++++ PAGE TEXT
Exclusive: DOJ Taps Gang, Terrorism Prosecutors to Crack Down on Political Groups

One task force co-director has a background as a right-wing blogger
WASHINGTON, DC - JUNE 11: Acting U.S. Attorney General Todd Blanche listens to a reporter's question during a press conference at the Department of Justice June 11, 2026 in Washington, DC. The press conference center... WASHINGTON, DC - JUNE 11: Acting U.S. Attorney General Todd Blanche listens to a reporter's question during a press conference at the Department of Justice June 11, 2026 in Washington, DC. The press conference centered on government efforts to locate and secure unaccompanied immigrant children. (Photo by Win McNamee/Getty Images) MORE LESS

The Department of Justice has tapped two prosecutors with expertise in organized crime and terrorism prosecutions to implement a White House directive to crack down on its political opponents, a department spokesperson confirmed to TPM. 

The department told TPM in a statement that the initiative they are leading, called Joint Task Force Vanguard, began in March 2026 in response to NSPM-7, a national security memorandum ordering federal law enforcement and prosecutors to treat ideologies that oppose the administration as signs of domestic terrorism.

Vanguard has already taken credit for several cases filed across the country. In Minneapolis, it accused a group of anti-ICE protesters of forming a supposed “Antifa” conspiracy. In Atlanta, it brought federal charges this month against two people involved in the Georgia Cop City case; their state-level indictments were dismissed one week later.
++++++++
++++ SOURCE MATERIAL
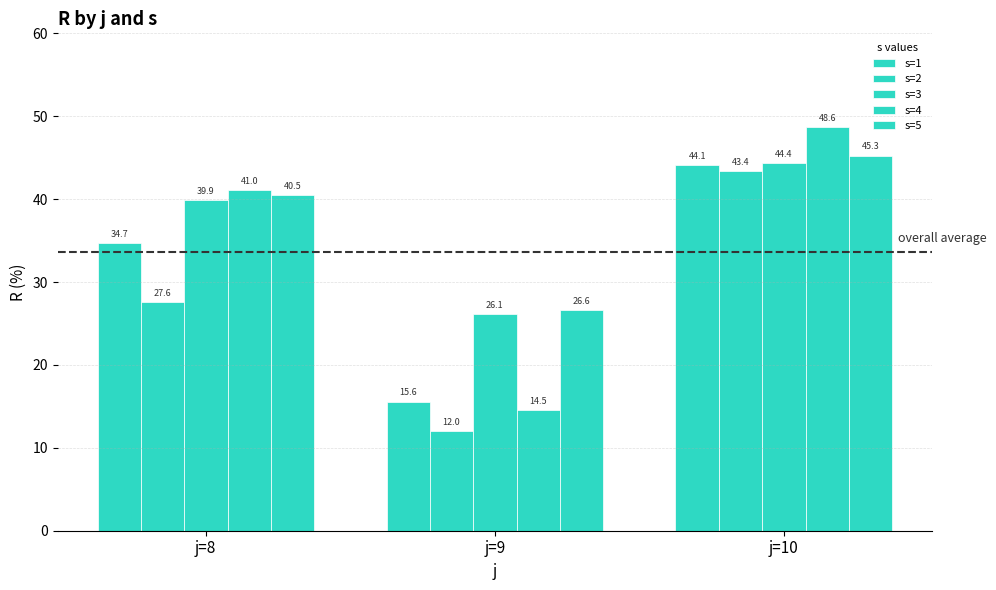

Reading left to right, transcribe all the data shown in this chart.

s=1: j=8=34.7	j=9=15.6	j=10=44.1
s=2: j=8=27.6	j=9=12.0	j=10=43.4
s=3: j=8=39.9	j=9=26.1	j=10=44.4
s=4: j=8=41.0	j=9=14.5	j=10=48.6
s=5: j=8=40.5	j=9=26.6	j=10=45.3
++++++++
++++ SOURCE MATERIAL
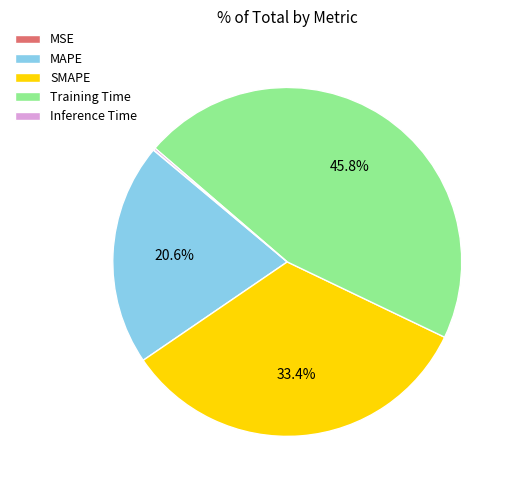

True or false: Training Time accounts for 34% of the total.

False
++++++++
• EXERCISE REQUIREMENTS:
• A. Can you rewrite the DOJ task force article from "One task force" up to and including "confirmed to TPM.", with "co-director" changed to "co-leader"?
• B. Can you carry on the DOJ task force article, picking up after its last sentence?
The entries are material separate from the DOJ task force article.

• RESPONSES IN ORDER:
• A.
One task force co-leader has a background as a right-wing blogger
WASHINGTON, DC - JUNE 11: Acting U.S. Attorney General Todd Blanche listens to a reporter's question during a press conference at the Department of Justice June 11, 2026 in Washington, DC. The press conference center... WASHINGTON, DC - JUNE 11: Acting U.S. Attorney General Todd Blanche listens to a reporter's question during a press conference at the Department of Justice June 11, 2026 in Washington, DC. The press conference centered on government efforts to locate and secure unaccompanied immigrant children. (Photo by Win McNamee/Getty Images) MORE LESS

The Department of Justice has tapped two prosecutors with expertise in organized crime and terrorism prosecutions to implement a White House directive to crack down on its political opponents, a department spokesperson confirmed to TPM.

• B.
Brian W. Lynch, a Violent Crime and Racketeering Section prosecutor since 2020 with experience on the Guantanamo prosecution team, and Jason Kellhofer, a longtime counterterrorism prosecutor in Raleigh, North Carolina, are running the initiative as co-directors. They’re likely to bring extensive experience with tools used to take down sophisticated and violent criminal organizations, as well as to nip terrorist plots in the bud: real-time interception of communications, aggressive use of conspiracy statutes, confidential informants. They’re now running a task force whose purpose is to implement NSPM-7, which directed law enforcement to treat beliefs like “anti-Americanism, anti-Capitalism, and anti-Christianity” as warning signs for political violence.

The move suggests that the DOJ plans to use tactics normally reserved for the department’s most dangerous targets — terrorists, organized crime — on protesters. 

“It means that they’re looking at group criminality, conspiracy, racketeering, and what that means is that they’re going after tough charges,” Paul Butler, a former federal prosecutor who is now a professor at Georgetown Law School, told TPM. “To the extent that that makes sense for the mafia or for violent street gangs, it makes less sense for political protesters.”

Early cases

The effort began in March in response to NSPM-7, a DOJ official told TPM in a statement. Lynch and Kellhofer report directly to Todd Blanche in his ongoing capacity as Deputy Attorney General. (Blanche also now serves as Acting Attorney General.)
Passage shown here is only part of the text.